Friday, 29 May 2009

TimeCrimes (2007)

Invisible binoculars!

One film I recently saw and mostly enjoyed was Primer, a low-budget film about a couple of engineers who accidentally invent a time machine (oops) and then spend the rest of the film abusing the technology and gradually getting themselves deeper and deeper into trouble. I appreciated the way it was grounded in hard science and didn't talk down to the audience, but it's definitely a film that requires multiple viewings. I saw it two and a half times and I'm still not entirely sure what happened. I mean, just take a look at this chart. I like intelligent films and all but Jesus Christ. It didn't help that the film had this detached, dare I say engineerish feel to it that put the mechanics of the plot above everything else.

Therefore it's really nice to have something like TimeCrimes, a Spanish film with the same intelligent time-travel plot and similar themes, but also a little more accessible and easy to follow.

Héctor (Karra Elejalde) is an ordinary middle aged dude (who actually looks like a normal dude and not a Hollywood actor pretending to be a normal dude) moving into a new house in the country with his wife Clara (Candela Fernández). He is lounging on a deck chair in his back yard spying on his neighbours, when suddenly he stumbles upon the holy grail of neighbourhood-spying: A hot girl taking her top off. Naturally he goes to investigate, but when he finds the girl naked and unconscious, a mysterious man with a bandaged face stabs him in the arm and begins to chase after him.

Héctor escapes and takes refuge in a mysterious laboratory next door. With the aid of a laboratory technician (played by writer/director Nacho Vigalondo) he soon finds himself transported about an hour into the past. Now he's got to make sure his past self plays things out the same way and gets to the time machine so he can travel into the past so he can make sure he gets to the time machine so he can travel into the past etc.

This film is quite cleverly structured and well-paced so that while some things are fairly easy to figure out early on (such as the identity of the bandaged man), a third act twist piles on some more mystery and keeps you guessing (almost) until the end. It's never difficult to follow but it takes some pretty dark turns and Héctor gets into a few nasty situations. His face gets so banged up and swollen that by the end he's barely recognisable. Not much else to say without spoiling things, so I'll leave it at that.

Time travel films tend to fall into two main camps. There are the ones where you have to avoid meddling in the past or you'll fuck everything up in the future and there are the ones where it doesn't matter what you do because it's all predestined to happen anyway. TimeCrimes tries to have it's time-travelling cake and eat it too. When Héctor goes back to the past he has to ensure that everything plays out the same way, but it seems like events unfold the same way whether he intends them to or not. The result is some sketchy character motivation that reveals the plot mechanics whirring underneath, but it's overall it's a pretty clever and intriguing tale. Way better than shitty Hollywood fare like The Butterfly Effect or Timeline.
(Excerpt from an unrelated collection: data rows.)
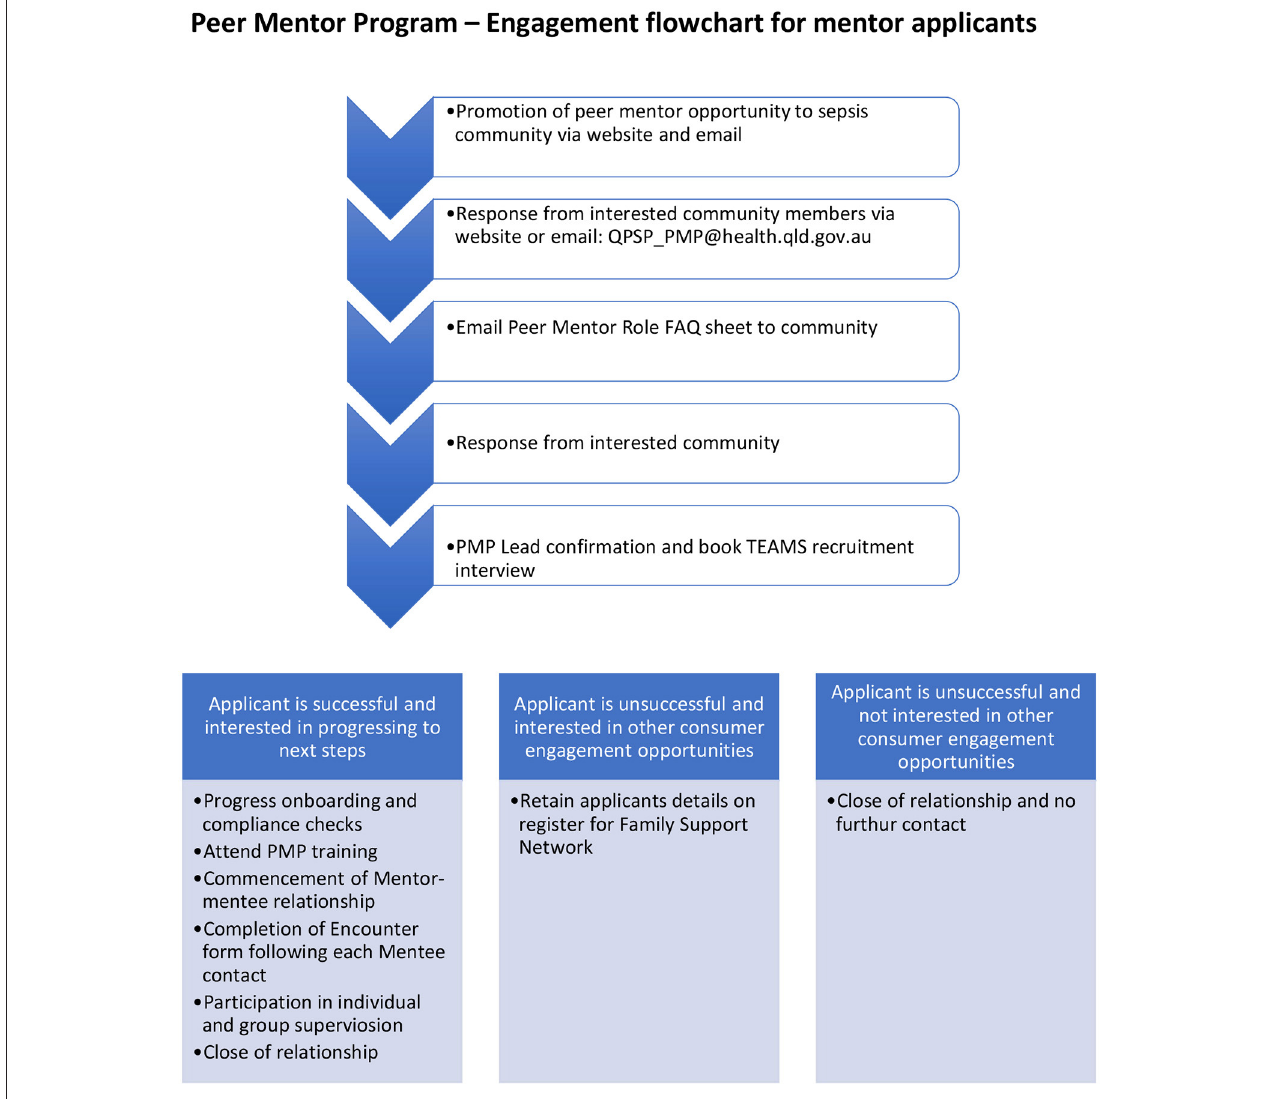
FIGURE 2 | Peer mentor program engagement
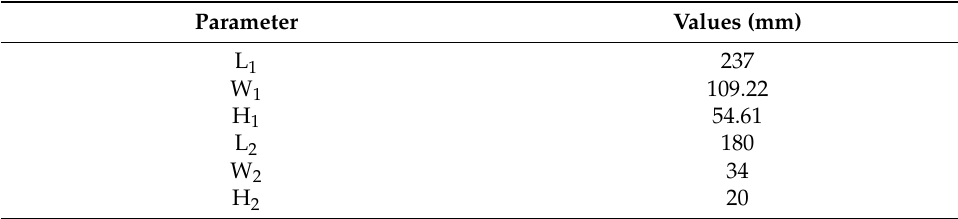
Table 1. Structure dimension table of the oblique aperture ridge waveguide.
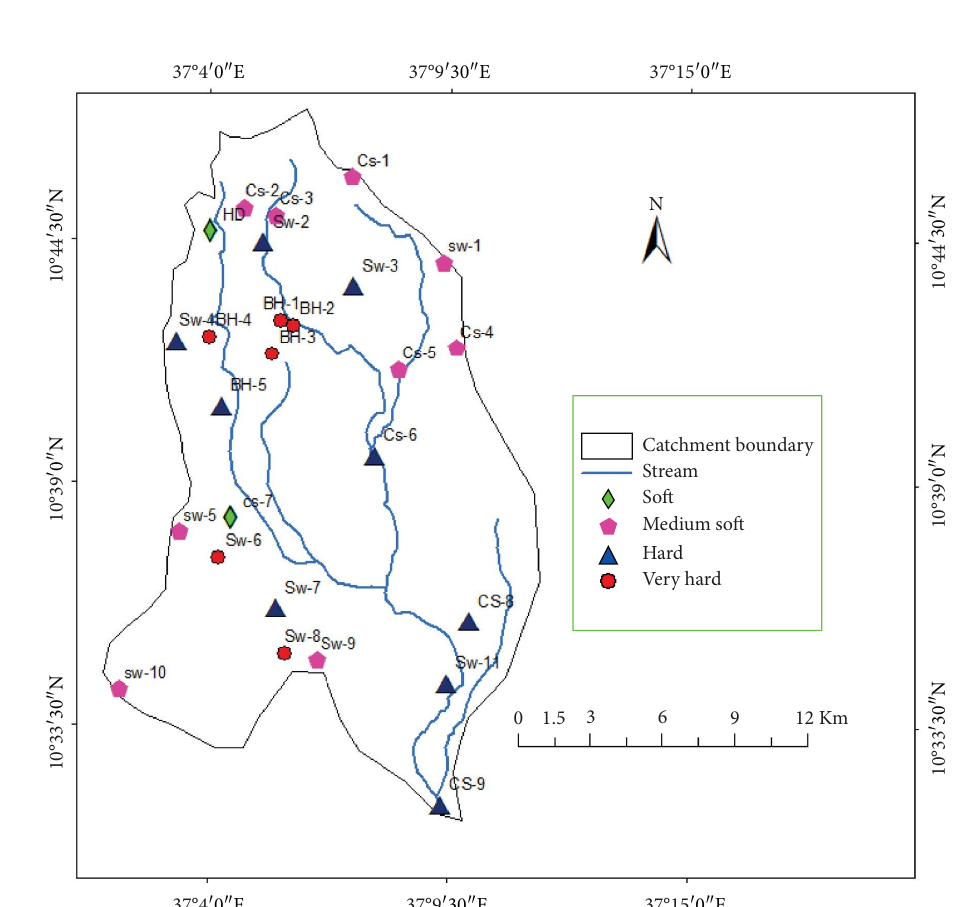
Figure 8: Spatial variability map of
Okay I'm going to push headlong into spoiler territory here so go away and see it if you haven't seen it already.

Okay are you back? Pretty good, huh? I found the ending to be a surprising bummer, what with him travelling millions of years into the past and being eaten by dinosaurs and causing a space-time rift that destroyed the universe. I didn't see that one coming. Okay, that didn't really happen, it was a trick for all you people who didn't see the film but kept reading anyway. Go away and see it for real this time.

You've seen it for real? Alright then. That poor cyclist had one lousy day, huh? Chased through the woods by a creepy guy covered in bandages. Forced to take her top off for some neighbourhood perv with binoculars and then knocked unconscious and stripped naked (and raped, for all she knew). Then, when she's on the verge of escaping, Héctor 3 cuts off her hair and all but pushes her off the roof himself. It's a pretty downbeat ending, but one that shows the terrible consequences of time travel. If you fuck about with the spacetime continuum then people are going to get hurt. Just wish it didn't have to be hot young cyclists.